Fr Kevin Neal
It was a pretty amazing seventh form and it was one of the last that I had responsibility for as a boarding master and as senior dean.
It was just before I went to the seminary and began the bridging course towards priesthood.
I had the senior boarders to care for from day to day but it was really the whole of seventh form because the boarders and day boys got on so well together that you never knew who would be around the hostel or when.
They got on well as a class, too – probably too well, because they were likely to be at someone’s house baking a cake for some competition instead of being at history or whatever.
Having said that, they did extraordinarily well in class – and are still doing well.

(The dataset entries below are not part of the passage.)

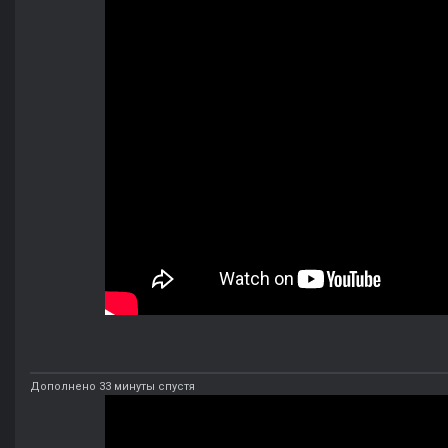
Дополнено 33 минуты спустя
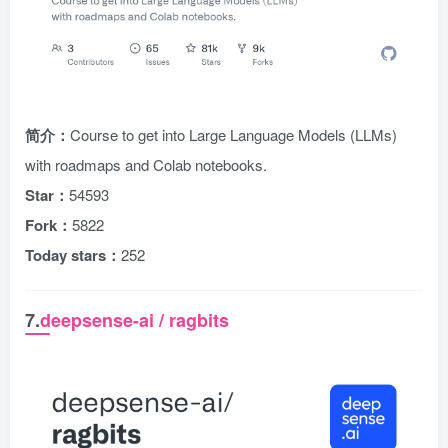
简介：
Course to get into Large Language Models (LLMs)
with roadmaps and Colab notebooks.
Star：
54593
Fork：
5822
Today stars：
252
7.
deepsense-ai / ragbits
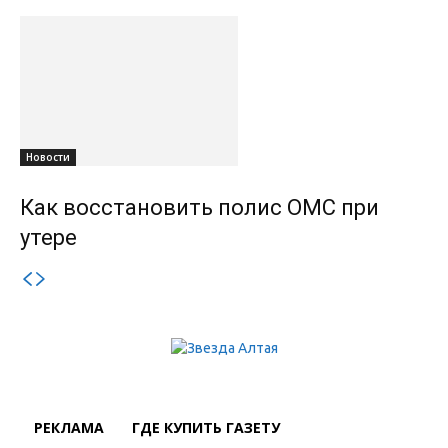
Новости
Как восстановить полис ОМС при
утере
РЕКЛАМА
ГДЕ КУПИТЬ ГАЗЕТУ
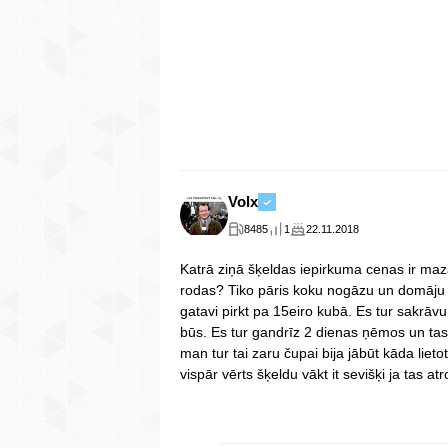
Volx
8485
1
22.11.2018
Katrā ziņā šķeldas iepirkuma cenas ir ma
rodas? Tiko pāris koku nogāzu un domāju 
gatavi pirkt pa 15eiro kubā. Es tur sakrāv
būs. Es tur gandrīz 2 dienas ņēmos un tas
man tur tai zaru čupai bija jābūt kāda liet
vispār vērts šķeldu vākt it sevišķi ja tas 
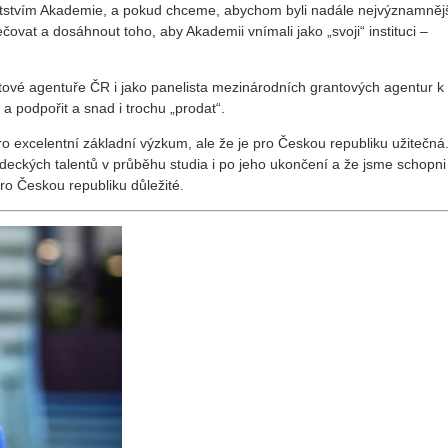
atstvím Akademie, a pokud chceme, abychom byli nadále nejvýznamněj
čovat a dosáhnout toho, aby Akademii vnímali jako „svoji“ instituci –
tové agentuře ČR i jako panelista mezinárodních grantových agentur k
 podpořit a snad i trochu „prodat“.
 excelentní základní výzkum, ale že je pro Českou republiku užitečná.
deckých talentů v průběhu studia i po jeho ukončení a že jsme schopni
pro Českou republiku důležité.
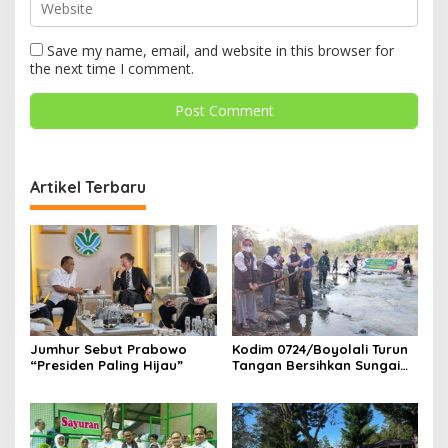
Save my name, email, and website in this browser for
the next time I comment.
Artikel Terbaru
Jumhur Sebut Prabowo
Kodim 0724/Boyolali Turun
“Presiden Paling Hijau”
Tangan Bersihkan Sungai
Serang, Ini Tujuannya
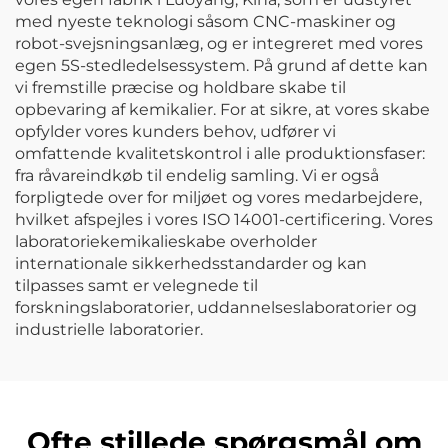
med nyeste teknologi såsom CNC-maskiner og
robot-svejsningsanlæg, og er integreret med vores
egen 5S-stedledelsessystem. På grund af dette kan
vi fremstille præcise og holdbare skabe til
opbevaring af kemikalier. For at sikre, at vores skabe
opfylder vores kunders behov, udfører vi
omfattende kvalitetskontrol i alle produktionsfaser:
fra råvareindkøb til endelig samling. Vi er også
forpligtede over for miljøet og vores medarbejdere,
hvilket afspejles i vores ISO 14001-certificering. Vores
laboratoriekemikalieskabe overholder
internationale sikkerhedsstandarder og kan
tilpasses samt er velegnede til
forskningslaboratorier, uddannelseslaboratorier og
industrielle laboratorier.
Ofte stillede spørgsmål om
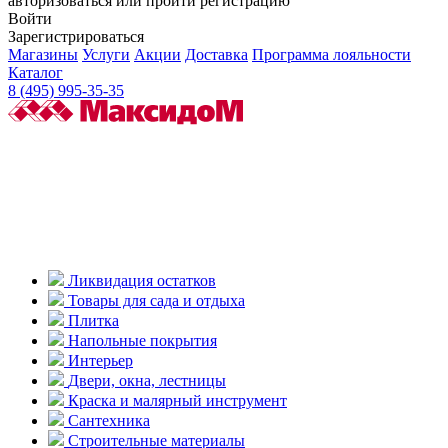
авторизоваться или пройти регистрацию
Войти
Зарегистрироваться
Магазины
Услуги
Акции
Доставка
Программа лояльности
Каталог
8 (495) 995-35-35
Ликвидация остатков
Товары для сада и отдыха
Плитка
Напольные покрытия
Интерьер
Двери, окна, лестницы
Краска и малярный инструмент
Сантехника
Строительные материалы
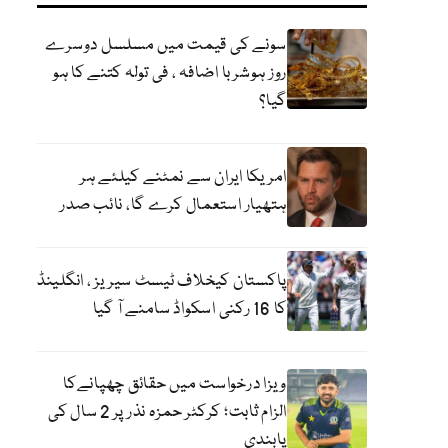
سونے کی قیمت میں مسلسل دوسرے
روز ہوشربا اضافہ ، فی تولہ کتنے کا ہو
گیا؟
امریکا ایران سے نمٹنے کیلئے ہر
ہتھیار استعمال کرے گا، نائب صدر
پاکستان کیخلاف ٹیسٹ سیریز ، انگلینڈ
کا 16 رکنی اسکواڈ سامنے آ گیا
ویزا درخواست میں حقائق چھپانےکا
الزام ثابت؛ کرکٹر حمزہ نذر پر 2 سال کی
پابندی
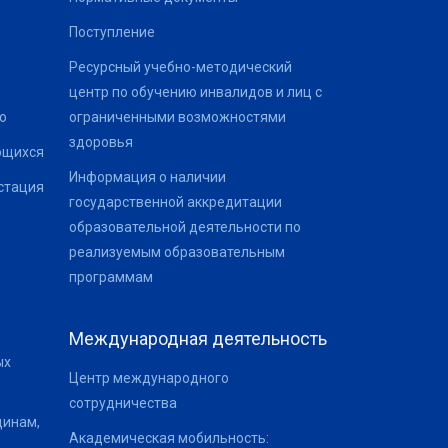
Поступление
Ресурсный учебно-методический
центр по обучению инвалидов и лиц с
о
ограниченными возможностями
здоровья
ющихся
Информация о наличии
стация
государственной аккредитации
образовательной деятельности по
реализуемым образовательным
программам
Международная деятельность
ых
Центр международного
сотрудничества
щинам,
Академическая мобильность:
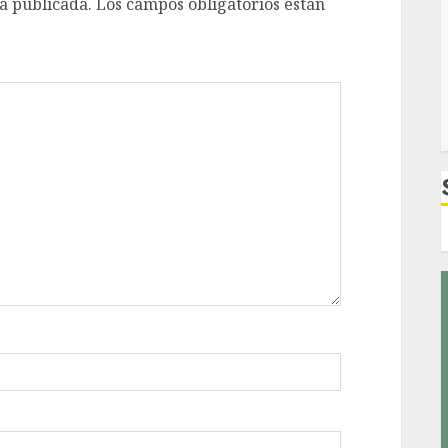
á publicada.
Los campos obligatorios están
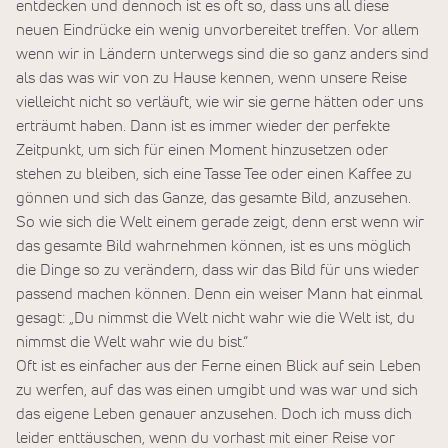
entdecken und dennoch ist es oft so, dass uns all diese
neuen Eindrücke ein wenig unvorbereitet treffen. Vor allem
wenn wir in Ländern unterwegs sind die so ganz anders sind
als das was wir von zu Hause kennen, wenn unsere Reise
vielleicht nicht so verläuft, wie wir sie gerne hätten oder uns
erträumt haben. Dann ist es immer wieder der perfekte
Zeitpunkt, um sich für einen Moment hinzusetzen oder
stehen zu bleiben, sich eine Tasse Tee oder einen Kaffee zu
gönnen und sich das Ganze, das gesamte Bild, anzusehen.
So wie sich die Welt einem gerade zeigt, denn erst wenn wir
das gesamte Bild wahrnehmen können, ist es uns möglich
die Dinge so zu verändern, dass wir das Bild für uns wieder
passend machen können. Denn ein weiser Mann hat einmal
gesagt: „Du nimmst die Welt nicht wahr wie die Welt ist, du
nimmst die Welt wahr wie du bist.“
Oft ist es einfacher aus der Ferne einen Blick auf sein Leben
zu werfen, auf das was einen umgibt und was war und sich
das eigene Leben genauer anzusehen. Doch ich muss dich
leider enttäuschen, wenn du vorhast mit einer Reise vor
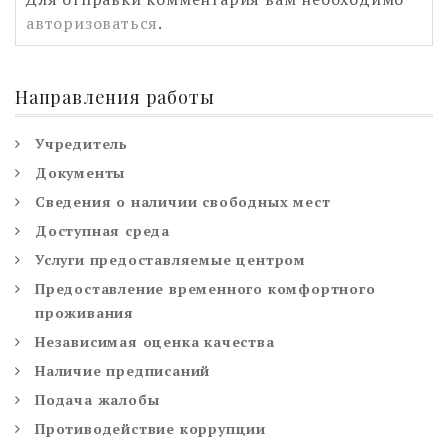
авторизоваться
.
Направления работы
Учредитель
Документы
Сведения о наличии свободных мест
Доступная среда
Услуги предоставляемые центром
Предоставление временного комфортного
проживания
Независимая оценка качества
Наличие предписаний
Подача жалобы
Противодействие коррупции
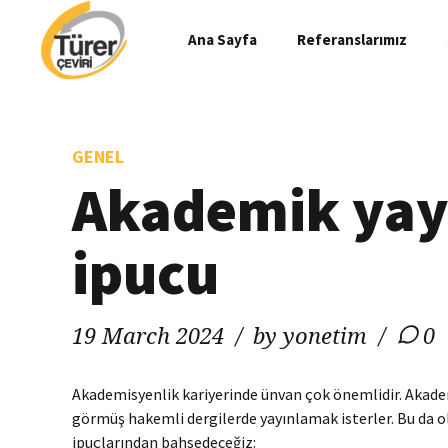
Ana Sayfa
Referanslarımız
GENEL
Akademik yayı
ipucu
19 March 2024
by yonetim
0
Akademisyenlik kariyerinde ünvan çok önemlidir. Akadem
görmüş hakemli dergilerde yayınlamak isterler. Bu da ol
ipuçlarından bahsedeceğiz:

They got on well both in class and on the sports field. Rugby, soccer and basketball were well represented at several different levels, and they gave great leadership to the younger boys. I was quite proud of them when they moved on from the college, both boarders and day boys, and in the various ways that I caught up with them over the years. They seemed to return fairly often.
Then I moved down south, for three years in the seminary. Apart from the occasional meeting, our paths didn’t cross.
It was with some joy, then, that I did meet up with an old boy from that time many years later. He is happily married, raising a family and is doing very well at his job.
I was expecting a cup of coffee and a good yarn, and that would be that. Little did I know that most Saurdays since then the two of us would get together for an extended yarn and coffee somewhere around Palmerston North.
We know the best coffee houses within a 30 kilometre radius of the city and of course I’ve met his wife and grown-up children.
I first met Michael, for that’s his name, in Form 1 at the college, and we met again off and on until he finished seventh form. He’s in forties now, a fine man, and one of many that I’ve known down through the years.
He doesn’t tell me all his troubles and I hope I don’t burden him with too many of mine. We just have a yarn and see a tiny little bit of what lies ahead.
There’s a book on this subject that came across again this morning. It’s called Practising the Power of Now, by the German-Canadian spiritual teacher and best-selling author Eckhart Tolle.
I remember reading this book, before I was laid low with stroke, and thinking that this author was on to something.
He says we can’t do a single thing about the past and the future is a mystery to us, but the present – that is an event of great satisfaction. Just enjoy it.
I think we all have people knocking on our door. If we live in the now, all we have do is let them in.